FACTS: Santiago Gatchalian, grandfather of William Gatchalian, was recognized by the Bureau
of Immigration as a native born Filipino citizen. Board sought the deportation of WG who is
alleged to be an alien on the ground that the marriages of WGs grandfather to a Chinese woman
and of WGs father all performed in China were not properly proven. Only self-serving
testimonies were allegedly presented. Also, marriages are claimed to be void according to
Chinese law.
Issues:
1.Whether or not the marriage of Gatchalian in China is valid in accordance with Philippine law.

2. Whether or not William Gatchalian is to be declared as a Filipino citizen.


HELD: In the absence of evidence to the contrary, foreign laws are presumed to be the same as
those of the Phils. In the case at bar, there being no proof of Chinese law relating to marriage,
there arises the presumption that it is the same as that of Philippine law.
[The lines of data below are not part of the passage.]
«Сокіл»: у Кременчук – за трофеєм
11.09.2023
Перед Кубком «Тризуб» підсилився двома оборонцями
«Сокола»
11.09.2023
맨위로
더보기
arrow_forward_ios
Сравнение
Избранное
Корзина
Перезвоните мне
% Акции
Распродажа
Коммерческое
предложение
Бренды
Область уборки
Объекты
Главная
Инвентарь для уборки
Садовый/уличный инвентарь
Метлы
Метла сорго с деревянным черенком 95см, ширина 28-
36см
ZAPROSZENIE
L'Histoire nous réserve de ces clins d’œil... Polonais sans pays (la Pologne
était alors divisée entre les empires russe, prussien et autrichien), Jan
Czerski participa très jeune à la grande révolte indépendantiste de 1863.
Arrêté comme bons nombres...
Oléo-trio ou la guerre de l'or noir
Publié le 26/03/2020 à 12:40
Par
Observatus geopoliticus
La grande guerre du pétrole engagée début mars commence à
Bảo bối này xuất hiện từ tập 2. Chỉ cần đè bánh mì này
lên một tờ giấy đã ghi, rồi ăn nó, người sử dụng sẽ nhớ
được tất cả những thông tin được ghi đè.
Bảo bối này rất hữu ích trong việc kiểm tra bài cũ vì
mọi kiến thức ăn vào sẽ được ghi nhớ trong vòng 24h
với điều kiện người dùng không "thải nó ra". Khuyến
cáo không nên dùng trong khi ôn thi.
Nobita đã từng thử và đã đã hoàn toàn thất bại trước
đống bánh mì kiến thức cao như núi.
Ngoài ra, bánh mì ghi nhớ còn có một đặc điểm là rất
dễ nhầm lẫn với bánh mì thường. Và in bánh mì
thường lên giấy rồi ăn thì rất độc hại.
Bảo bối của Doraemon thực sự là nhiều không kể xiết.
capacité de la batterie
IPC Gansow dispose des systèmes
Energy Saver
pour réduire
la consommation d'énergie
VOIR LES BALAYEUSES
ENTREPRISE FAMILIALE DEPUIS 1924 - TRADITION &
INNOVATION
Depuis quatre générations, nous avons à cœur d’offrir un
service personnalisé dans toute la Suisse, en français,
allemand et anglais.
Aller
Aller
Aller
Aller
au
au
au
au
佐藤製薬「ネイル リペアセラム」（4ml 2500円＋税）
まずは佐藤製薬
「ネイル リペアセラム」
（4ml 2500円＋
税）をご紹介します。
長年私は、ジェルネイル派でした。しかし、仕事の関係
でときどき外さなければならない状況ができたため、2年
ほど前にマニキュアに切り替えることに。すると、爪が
The Philippines adhere
to the presumption of validity of marriage (A.220 FC). He who asserts that the marriage is not
valid under our laws bears the burden of proof to present the foreign law. William Gatchalian is
declared as a Filipino Citizen. Having declared the assailed marriage as valid, respondent
William Gatchalian follows the citizenship of his father, a Filipino, as legitimate child. William
Gatchalian belongs to a class of Filipinos who are citizens of the Philippines at the time of the
adoption of the constitution.

Case No. 8
Talaroc vs. Uy
(1952)
FACTS: Uy was elected mayor of Manticao, but one of the defeated candidates filed a petition for quo
warranto, alleging that Uy was a Chinese citizen and therefore ineligible for the office.
HELD: Uy is a Filipino citizen, following the citizenship of his mother, who reacquired her Filipino
citizenship upon the death of her Spanish husband. A wife reverts to her former status upon dissolution of
the marriage by the death of her husband, and where the widowed mother herself thus reacquired her
former nationality, her children (she being their natural guardian) should follow her nationality with the
proviso that they may elect for themselves upon reaching majority.

Case No. 9
Oh Hek How vs. Republic
(1969)
FACTS: Oh Hek How, a Chinese citizen, applied for naturalization in the Philippines which was
granted. A certificate of naturalization was issue in his favor but the Government appealed,

claiming that it was issued before the Minister of the Interior of Nationalist China issued the
permission for a valid renunciation of Chinese citizenship. Oh Hek How argues that such
permission is not among the requirements under our law for the naturalization of an alien.
HELD: The permission of the Minister of the Interior of China is required before a certificate of
naturalization can be issued in favor of Oh Hek How. The question of how a Chinese citizen may
strip himself of that status is necessarily governed by the laws of China, not that of the
Philippines. As a consequence, a Chinese national cannot be naturalized as a citizen of the
Philippines, unless he has complied with the laws of China requiring previous permission of its
Minister of the Interior for renunciation of nationality.